* Set tasks:
1 – According to the rotary joint description, why can the rotating antenna radiate a signal whose polarization stays the same at every rotation angle? Answer in one to three sentences.
2 – Retype the part of the rotary joint description that opens with the words containing "Field of the" and closes with "the millimeter range.".
3 – Write what comes next in the rotary joint description, picking up after its final sentence.

* Reading text:
****

A rotary joint system is provided for coupling millimeter wave signals or other radio frequency signals from a stationary transmitter to a rotating antenna. The rotary joint system comprises a rotary joint and a mode converter. An input signal to the rotary joint system is a signal from a transmitter, being guided in a rectangular waveguide, propagating in H10 mode. This input signal is converted by the mode converter into a H11 mode in a circular waveguide. This signal is further forwarded to a circular H11 rotary joint coupling the signal to the rotating side into a further circular waveguide and the antenna. The orientation (or polarization) of the electromagnetic field in this circular waveguide is identical with respect to the stationary transmitter. It does not rotate with rotation and therefore allows the antenna to radiate a signal with a constant polarization independent of the rotation angle.

Description

    Field of the invention
  • The invention relates to a rotary joint for millimeter wave scanning imaging systems for generating images of objects by using electromagnetic waves with wavelengths in the millimeter range.
  • Description of the related art
  • A food scanning device using electromagnetic RF radiation is disclosed in DE 10 2009 047300 A1 . It has a source for generation for RF radiation and directing this radiation to a food article. The reflected radiation is received by a receiver and analyzed to obtain information about the composition of the food.
  • A scanning imaging system using millimeter waves is disclosed in US 2002/0044276 A1 . Herein, a scanning reflector is used to sweep through a periodic scan pattern to redirect millimeter wave energy from a target object to a detector.
  • Summary of the invention
  • The problem to be solved by the invention is to provide a rotary joint system for a millimeter wave scanner for continuous scanning of objects. A further object is to provide a comparatively simple, cost-efficient, and maintenance-free rotary joint. Another object of the invention is to provide a rotary joint, which transfers electromagnetic waves with a constant and scanning angle independent polarization.
  • Solutions of the problem are described in the independent claims. The dependent claims relate to further improvements of the invention.
  • In a first embodiment, a rotary joint system is provided for coupling millimeter wave signals or other radio frequency signals from a stationary transmitter to a rotating antenna. The rotary joint system comprises a rotary joint and a mode converter. An input signal to the rotary joint system is a signal from a transmitter, being guided in a rectangular waveguide, propagating in H10 mode. This input signal is converted by the mode converter into a H11 mode in a circular waveguide. This signal is further forwarded to a circular H11 rotary joint coupling the signal to the rotating side into a further circular waveguide and the antenna. The orientation (or polarization) of the electromagnetic field in this circular waveguide is identical with respect to the stationary transmitter. It does not rotate with rotation and therefore allows the antenna to radiate a signal with a constant polarization independent of the rotation angle. The mode converter may be omitted, if the transmitter is able to generate a H11 mode signal in a circular waveguide.

****

* Provided data:
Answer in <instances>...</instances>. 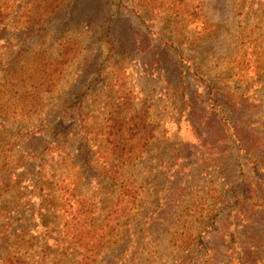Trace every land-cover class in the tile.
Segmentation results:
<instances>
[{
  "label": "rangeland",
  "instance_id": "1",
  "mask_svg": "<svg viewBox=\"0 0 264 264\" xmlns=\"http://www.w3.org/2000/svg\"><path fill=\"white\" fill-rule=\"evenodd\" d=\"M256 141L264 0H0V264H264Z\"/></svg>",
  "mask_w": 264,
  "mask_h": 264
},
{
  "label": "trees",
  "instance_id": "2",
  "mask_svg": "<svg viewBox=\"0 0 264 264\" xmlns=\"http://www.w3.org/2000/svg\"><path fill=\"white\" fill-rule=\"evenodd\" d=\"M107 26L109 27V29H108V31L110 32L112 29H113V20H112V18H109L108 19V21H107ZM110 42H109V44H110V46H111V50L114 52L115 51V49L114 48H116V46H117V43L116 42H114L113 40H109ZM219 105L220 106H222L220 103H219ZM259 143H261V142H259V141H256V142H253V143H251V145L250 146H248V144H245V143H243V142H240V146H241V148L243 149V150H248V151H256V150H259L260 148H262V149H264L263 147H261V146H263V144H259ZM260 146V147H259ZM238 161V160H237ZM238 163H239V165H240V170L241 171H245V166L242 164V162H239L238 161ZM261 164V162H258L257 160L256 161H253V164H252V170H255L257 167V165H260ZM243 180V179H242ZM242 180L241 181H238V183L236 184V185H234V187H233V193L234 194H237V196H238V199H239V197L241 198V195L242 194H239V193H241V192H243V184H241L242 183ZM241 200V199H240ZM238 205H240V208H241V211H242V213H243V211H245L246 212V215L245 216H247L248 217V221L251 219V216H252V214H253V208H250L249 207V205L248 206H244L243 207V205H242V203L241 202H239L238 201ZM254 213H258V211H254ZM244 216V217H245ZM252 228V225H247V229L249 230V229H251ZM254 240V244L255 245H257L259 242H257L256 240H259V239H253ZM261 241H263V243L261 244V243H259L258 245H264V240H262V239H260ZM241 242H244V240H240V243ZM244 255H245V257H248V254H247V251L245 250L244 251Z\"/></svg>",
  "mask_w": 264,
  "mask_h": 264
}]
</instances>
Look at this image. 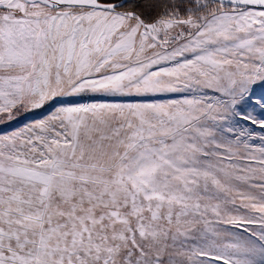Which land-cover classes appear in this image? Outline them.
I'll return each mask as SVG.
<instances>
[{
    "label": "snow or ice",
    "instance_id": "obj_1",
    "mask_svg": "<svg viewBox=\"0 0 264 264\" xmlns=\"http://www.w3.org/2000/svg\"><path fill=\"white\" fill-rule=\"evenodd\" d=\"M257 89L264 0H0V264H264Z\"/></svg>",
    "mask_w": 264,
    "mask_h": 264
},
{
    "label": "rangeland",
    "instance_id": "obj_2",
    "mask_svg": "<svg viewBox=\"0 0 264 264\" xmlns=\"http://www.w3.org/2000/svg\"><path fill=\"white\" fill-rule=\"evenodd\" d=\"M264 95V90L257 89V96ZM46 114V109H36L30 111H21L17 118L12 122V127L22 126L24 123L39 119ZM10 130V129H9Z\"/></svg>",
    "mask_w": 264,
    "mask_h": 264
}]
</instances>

****

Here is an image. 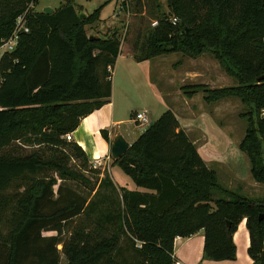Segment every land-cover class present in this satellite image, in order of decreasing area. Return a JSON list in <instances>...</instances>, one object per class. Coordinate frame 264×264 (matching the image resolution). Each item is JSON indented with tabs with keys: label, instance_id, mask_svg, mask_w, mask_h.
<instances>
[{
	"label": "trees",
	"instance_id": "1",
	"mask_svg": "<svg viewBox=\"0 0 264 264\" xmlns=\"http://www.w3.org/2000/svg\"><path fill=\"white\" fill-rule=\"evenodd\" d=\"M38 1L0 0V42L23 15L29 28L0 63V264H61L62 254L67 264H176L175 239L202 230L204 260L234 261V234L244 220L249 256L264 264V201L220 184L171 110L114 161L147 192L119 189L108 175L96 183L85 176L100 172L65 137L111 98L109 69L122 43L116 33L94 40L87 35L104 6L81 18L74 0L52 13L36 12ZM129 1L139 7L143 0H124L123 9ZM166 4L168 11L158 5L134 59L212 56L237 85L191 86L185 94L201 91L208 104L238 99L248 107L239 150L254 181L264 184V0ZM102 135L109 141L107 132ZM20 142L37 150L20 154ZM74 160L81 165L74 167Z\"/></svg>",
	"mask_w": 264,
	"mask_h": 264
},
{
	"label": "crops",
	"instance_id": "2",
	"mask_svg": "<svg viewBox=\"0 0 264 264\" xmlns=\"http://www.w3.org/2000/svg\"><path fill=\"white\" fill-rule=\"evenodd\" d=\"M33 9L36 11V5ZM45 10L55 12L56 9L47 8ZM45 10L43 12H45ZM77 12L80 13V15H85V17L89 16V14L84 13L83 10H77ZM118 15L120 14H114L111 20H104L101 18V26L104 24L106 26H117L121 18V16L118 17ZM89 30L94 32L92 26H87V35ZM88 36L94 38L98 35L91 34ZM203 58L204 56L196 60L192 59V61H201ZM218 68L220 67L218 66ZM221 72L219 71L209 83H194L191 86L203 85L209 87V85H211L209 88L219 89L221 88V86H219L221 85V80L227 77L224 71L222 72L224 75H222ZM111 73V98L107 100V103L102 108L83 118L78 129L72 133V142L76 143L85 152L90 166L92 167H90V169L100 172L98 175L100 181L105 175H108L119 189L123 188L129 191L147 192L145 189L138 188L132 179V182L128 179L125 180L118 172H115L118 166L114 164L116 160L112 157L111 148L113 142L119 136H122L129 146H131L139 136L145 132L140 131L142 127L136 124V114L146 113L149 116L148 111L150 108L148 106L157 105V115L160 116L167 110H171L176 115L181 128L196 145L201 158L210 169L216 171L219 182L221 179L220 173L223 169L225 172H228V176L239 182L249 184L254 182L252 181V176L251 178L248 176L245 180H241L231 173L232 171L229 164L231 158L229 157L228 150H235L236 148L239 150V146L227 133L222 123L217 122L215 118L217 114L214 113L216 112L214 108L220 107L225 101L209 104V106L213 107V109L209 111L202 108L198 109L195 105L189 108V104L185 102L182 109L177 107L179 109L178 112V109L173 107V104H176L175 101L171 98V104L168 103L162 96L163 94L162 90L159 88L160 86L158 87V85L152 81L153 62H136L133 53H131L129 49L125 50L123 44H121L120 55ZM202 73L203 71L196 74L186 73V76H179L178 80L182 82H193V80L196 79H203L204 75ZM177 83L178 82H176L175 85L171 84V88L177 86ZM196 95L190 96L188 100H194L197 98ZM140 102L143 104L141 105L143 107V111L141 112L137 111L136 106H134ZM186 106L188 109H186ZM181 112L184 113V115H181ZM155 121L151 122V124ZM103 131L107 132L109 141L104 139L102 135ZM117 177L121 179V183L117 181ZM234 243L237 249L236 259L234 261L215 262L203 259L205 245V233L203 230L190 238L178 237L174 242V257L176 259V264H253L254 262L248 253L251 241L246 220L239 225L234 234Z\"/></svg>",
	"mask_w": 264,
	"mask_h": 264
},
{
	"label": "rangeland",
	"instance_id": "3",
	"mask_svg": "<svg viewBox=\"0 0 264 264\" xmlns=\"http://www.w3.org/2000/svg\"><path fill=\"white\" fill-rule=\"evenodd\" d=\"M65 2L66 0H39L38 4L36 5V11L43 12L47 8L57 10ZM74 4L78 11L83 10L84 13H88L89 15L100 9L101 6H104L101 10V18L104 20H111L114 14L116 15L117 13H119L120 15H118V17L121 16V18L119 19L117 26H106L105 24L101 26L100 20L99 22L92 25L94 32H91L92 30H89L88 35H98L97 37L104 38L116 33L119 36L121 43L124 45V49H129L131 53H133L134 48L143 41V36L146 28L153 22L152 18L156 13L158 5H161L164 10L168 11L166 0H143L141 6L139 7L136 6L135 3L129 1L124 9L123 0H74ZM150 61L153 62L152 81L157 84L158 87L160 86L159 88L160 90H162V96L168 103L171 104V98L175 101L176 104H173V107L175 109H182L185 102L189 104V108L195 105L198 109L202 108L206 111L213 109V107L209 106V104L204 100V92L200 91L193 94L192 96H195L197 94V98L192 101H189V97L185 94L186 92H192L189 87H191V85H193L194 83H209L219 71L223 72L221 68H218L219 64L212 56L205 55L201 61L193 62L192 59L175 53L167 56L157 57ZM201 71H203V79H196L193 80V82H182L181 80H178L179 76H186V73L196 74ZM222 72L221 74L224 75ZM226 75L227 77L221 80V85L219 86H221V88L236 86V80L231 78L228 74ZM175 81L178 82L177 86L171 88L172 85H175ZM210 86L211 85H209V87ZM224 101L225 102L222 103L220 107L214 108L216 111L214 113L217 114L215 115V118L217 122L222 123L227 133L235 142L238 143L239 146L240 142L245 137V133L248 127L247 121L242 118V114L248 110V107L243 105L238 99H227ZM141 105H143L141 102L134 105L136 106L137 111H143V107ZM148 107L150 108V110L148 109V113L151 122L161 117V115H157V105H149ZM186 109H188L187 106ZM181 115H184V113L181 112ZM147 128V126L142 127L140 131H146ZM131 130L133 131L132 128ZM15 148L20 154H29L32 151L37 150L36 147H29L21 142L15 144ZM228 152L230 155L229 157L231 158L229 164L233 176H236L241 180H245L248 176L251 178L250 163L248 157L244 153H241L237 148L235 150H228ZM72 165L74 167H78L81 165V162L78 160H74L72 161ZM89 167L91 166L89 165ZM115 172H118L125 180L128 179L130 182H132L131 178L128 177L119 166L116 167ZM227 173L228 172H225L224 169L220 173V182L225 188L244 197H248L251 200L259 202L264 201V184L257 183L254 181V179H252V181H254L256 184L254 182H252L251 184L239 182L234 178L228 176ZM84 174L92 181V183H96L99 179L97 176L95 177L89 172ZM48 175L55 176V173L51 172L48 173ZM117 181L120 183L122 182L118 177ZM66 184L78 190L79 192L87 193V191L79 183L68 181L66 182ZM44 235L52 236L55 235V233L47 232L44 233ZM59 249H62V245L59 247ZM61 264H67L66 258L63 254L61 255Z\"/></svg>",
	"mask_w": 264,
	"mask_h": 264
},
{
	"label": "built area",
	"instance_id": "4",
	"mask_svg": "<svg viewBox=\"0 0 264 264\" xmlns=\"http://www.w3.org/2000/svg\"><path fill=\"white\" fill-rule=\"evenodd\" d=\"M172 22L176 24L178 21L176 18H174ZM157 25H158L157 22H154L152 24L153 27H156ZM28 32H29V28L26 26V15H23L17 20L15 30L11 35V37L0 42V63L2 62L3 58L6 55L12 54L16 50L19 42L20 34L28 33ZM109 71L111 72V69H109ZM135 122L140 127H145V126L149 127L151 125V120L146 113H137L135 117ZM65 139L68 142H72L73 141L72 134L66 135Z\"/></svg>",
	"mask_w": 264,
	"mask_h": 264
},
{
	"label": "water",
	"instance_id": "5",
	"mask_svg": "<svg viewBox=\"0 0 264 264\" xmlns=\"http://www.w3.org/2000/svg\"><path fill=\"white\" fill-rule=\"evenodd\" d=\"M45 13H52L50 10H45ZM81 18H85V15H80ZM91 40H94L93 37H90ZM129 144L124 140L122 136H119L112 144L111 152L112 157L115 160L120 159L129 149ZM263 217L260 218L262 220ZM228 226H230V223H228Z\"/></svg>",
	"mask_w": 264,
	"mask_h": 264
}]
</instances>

****

* Outputs by task:
1 – The field in the circular waveguide on the rotating side keeps the same orientation, or polarization, relative to the stationary transmitter. It does not rotate as the joint turns, so the antenna's signal keeps a constant polarization whatever the rotation angle.

2 –
Field of the invention
  • The invention relates to a rotary joint for millimeter wave scanning imaging systems for generating images of objects by using electromagnetic waves with wavelengths in the millimeter range.

3 –
  • It is preferred, if the antenna is a circular antenna. Herein, the terms "circular waveguide" and "circular antenna" relate to waveguides and antennas having an approximately circular cross section. Such antennas may further have a conical shape.
  • Description of Drawings
  • In the following, the invention will be described by way of example, without limitation of the general inventive concept, on examples of embodiment with reference to the drawings.
    • Fig. 1 shows a first embodiment of a rotary joint in a sectional view.
    • Fig. 2 shows the first embodiment of a rotary joint in a top view.
    • Fig. 3 shows the first embodiment of a rotary joint in a bottom view.
    • Fig. 4 shows a schematic diagram of a rotary joint system.
  • In Fig. 1, a first embodiment of a rotary joint 10 is shown in a sectional view. The rotary joint 10 comprises a first body section 11 and a second body section 12 rotatably mounted together by a first bearing 13 and a second bearing 14. Threaded holes 15 and 16 are provided for flange screws. For transferring millimeter waves or any other kind of RF signals, a first waveguide section 21 and a second waveguide section 22 separated by a narrow gap 23 are provided. For electrically closing the gap, at least one choke (not shown here) may be provided. There may be at least one alignment pin 24, 25 for aligning an external waveguide with the rotary joint.
  • In Fig. 2, the first embodiment of a rotary joint is shown in a top view as seen from the left side in figure 1.
  • In Fig. 3, the first embodiment of a rotary joint is shown in a bottom view as seen from the right side in figure 1. Here, further mounting holes (26) for mounting the flange of the rotary joint can be seen.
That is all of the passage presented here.